When you arrive as someone’s guest in India, you remove your shoes before stepping into the house and you are invited to wash your hands and feet, though this could be a euphemism for being shown the lavatory, far from obviously situated even in modern Indian dwellings. An important part of the Hindu wedding ceremony for women (it’s still heteronormative: smash the patriarchy) involves placing your foot on a rock as to symbolise being the rock of the family. Just imagine the kind of message doing this in wobbly 4″ Loubie stilettos would convey.
Washing your feet is such a refreshing exercise in a hot and sweaty climate.

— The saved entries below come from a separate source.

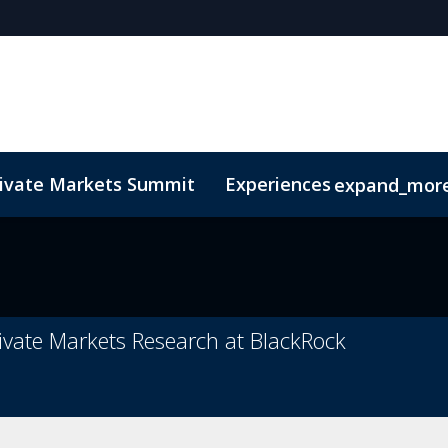
rivate Markets Summit
Experiences
expand_mor
s
n Mean Business
Sustainability
Code of Conduct
The CEO Boardroom
Marketing Toolkit
Fund Selecto
rivate Markets Research at BlackRock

I’ve taken to doing my feet in the bidet before I go to bed and now can’t really retire at night without doing this, even if my feet have been in cashmere tights all day.
Given all of this logic, I frown very deeply on people who do not remove their shoes before entering my house, although I do make allowances for age and culture. If you come to my house and I say “Oh don’t worry about taking off your shoes!” I’m secretly wishing that you would actually take off your shoes because it takes me an hour and a half to clean my kitchen floor. I only actually say this to people I really like a lot. Goodness knows how much rubbish the dogs bring into the house in their feet but they are excused my approbation because they have feet not shoes, and I love my dogs.

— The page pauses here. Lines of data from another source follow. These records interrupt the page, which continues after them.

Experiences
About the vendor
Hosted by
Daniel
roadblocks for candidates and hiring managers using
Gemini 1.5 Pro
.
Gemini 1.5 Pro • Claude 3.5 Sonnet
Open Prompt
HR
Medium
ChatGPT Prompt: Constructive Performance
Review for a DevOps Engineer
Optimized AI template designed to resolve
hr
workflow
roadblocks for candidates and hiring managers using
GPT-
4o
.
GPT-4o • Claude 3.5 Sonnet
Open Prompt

Further, I simply can’t understand people who put on their shoes as soon as they get up and then wear them all day, removing them only after stomping up to their bedroom at night. Why would anyone want to do that? How uncomfortable! When do their feet breathe? I like to wear as few clothes as possible anyway, which is why I always applaud the end of winter, and generally go barefoot at home, made much more tenable by the heating under our dog-friendly slate kitchen floor.
Some, cultures, however, revile bare feet. I had a French friend who found it all very odd and primitive that I removed my shoes on entering a house, that I pad around pieds nus. Or perhaps she found me odd and primitive. We shall never know as we are no longer friends. Let us speak no more of her, she was a disdainful moo.
The memorable episode of Sex in the City, A Woman’s Right to Shoes fills me with complete and utter loathing for Carrie, much as I would love her shoe wardrobe, and I was never much of a fan in the first place. How dare she feel entitled to wear exactly what she likes in someone else’s house, treading in all sorts of New York City muck! The comments under the clip show that, in large part, Carrie’s compatriots seem to take her side, which is just more proof of how alien US culture can feel. I couldn’t find a YouTube clip that illustrates my point rather than their assertions of their Constitutional right to trample into someone else’s territory roughshod or otherwise, and that in itself is telling, so you’ll just have to watch the whole video. Go on, you know you want to.
In Japan, there are special loo shoes that a worn only in the bathroom, so egregious to the Japanese psyche is the combined evil of the lavatory and the shoe.